Westport residents' checks -- taken from mail stolen in Wilton by a Hong Kong resident -- were used in an elaborate bank fraud scheme, according to a federal indictment this week.

Joseph Mo Pun Lau, 52, of Hong Kong, was indicted by a Bridgeport federal court jury on four counts of bank fraud, three counts of theft of mail, and one count of illegally re-entering the United States after having been deported, according to David B. Fein, the U.S. attorney for Connecticut.

The charges stem from an alleged scheme to defraud four Connecticut banks last April, the federal prosecutor said.

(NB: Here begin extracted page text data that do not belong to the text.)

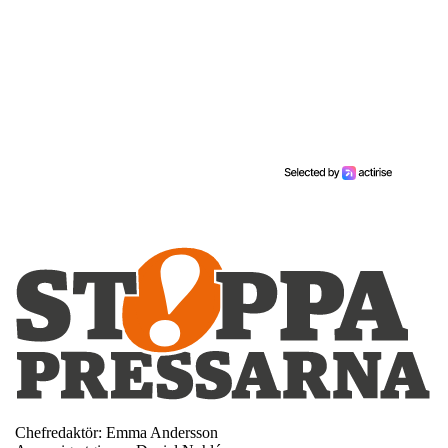
Chefredaktör: Emma Andersson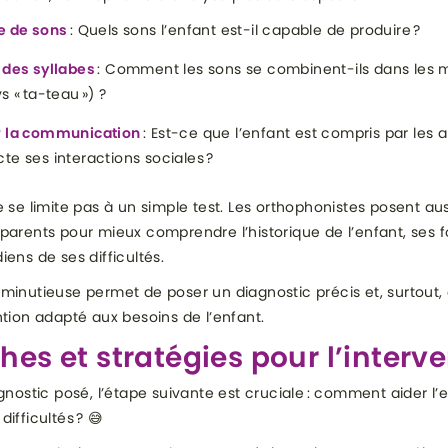
re de sons
: Quels sons l’enfant est-il capable de produire ?
 des syllabes
: Comment les sons se combinent-ils dans les mo
s « ta-teau ») ?
r la communication
: Est-ce que l’enfant est compris par les a
te ses interactions sociales ?
e se limite pas à un simple test. Les orthophonistes posent au
parents pour mieux comprendre l’historique de l’enfant, ses fo
iens de ses difficultés.
minutieuse permet de poser un diagnostic précis et, surtout,
ntion adapté aux besoins de l’enfant.
es et stratégies pour l’interv
agnostic posé, l’étape suivante est cruciale : comment aider l’
ifficultés ? 😅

Lau has been detained since his July 9 arrest by the U.S. Postal Inspection Service and Wilton police in Rockville Centre, N.Y.

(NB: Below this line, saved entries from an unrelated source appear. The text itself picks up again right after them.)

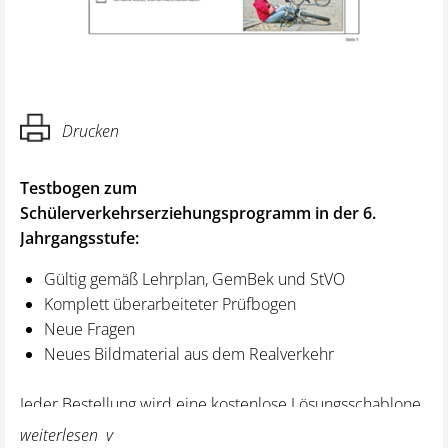
Drucken
Testbogen zum
Schülerverkehrserziehungsprogramm in der 6.
Jahrgangsstufe:
Gültig gemäß Lehrplan, GemBek und StVO
Komplett überarbeiteter Prüfbogen
Neue Fragen
Neues Bildmaterial aus dem Realverkehr
Jeder Bestellung wird eine kostenlose Lösungsschablone
für die Lehrkraft beigelegt.
weiterlesen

The indictment alleges that Lau made a false key for a postal deposit box in Wilton, and stole mail deposited there by 38 people -- residents of Westport, Wilton and Norwalk. He allegedly took 48 checks from the stolen letters and counterfeited them to conform to fictitious names under which he had opened bank accounts at Wachovia Bank, Bank of America, JP Morgan Chase and Citibank branches in Connecticut, Fein said in a statement.

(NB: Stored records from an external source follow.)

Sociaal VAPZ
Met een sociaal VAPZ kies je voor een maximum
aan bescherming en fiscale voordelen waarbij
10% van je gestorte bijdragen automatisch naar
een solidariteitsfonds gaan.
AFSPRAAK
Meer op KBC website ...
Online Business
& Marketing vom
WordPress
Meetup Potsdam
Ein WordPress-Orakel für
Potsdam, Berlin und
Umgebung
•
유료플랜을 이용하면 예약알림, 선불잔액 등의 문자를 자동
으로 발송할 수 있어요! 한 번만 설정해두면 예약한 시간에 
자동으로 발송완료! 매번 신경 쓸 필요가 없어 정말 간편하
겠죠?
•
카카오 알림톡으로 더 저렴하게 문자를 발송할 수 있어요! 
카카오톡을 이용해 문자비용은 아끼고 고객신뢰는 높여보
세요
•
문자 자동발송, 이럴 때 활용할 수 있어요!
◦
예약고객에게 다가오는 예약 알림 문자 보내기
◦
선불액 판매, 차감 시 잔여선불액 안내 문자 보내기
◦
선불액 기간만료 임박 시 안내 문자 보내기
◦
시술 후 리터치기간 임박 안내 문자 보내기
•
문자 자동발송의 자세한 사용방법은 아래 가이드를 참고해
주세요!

Lau then cashed counterfeit checks totaling more than $90,000 at the banks where he had set up accounts.

Lau had been deported from America in 2007 after being convicted in Pennsylvania for bank fraud, conspiracy to commit bank fraud, possession of Postal Service keys and theft of mail matter in 2005.

"I want to commend the United States Postal Inspection Service, the United States Secret Service and the Wilton Police Department for their coordinated work in quickly identifying and apprehending this defendant," said Fein.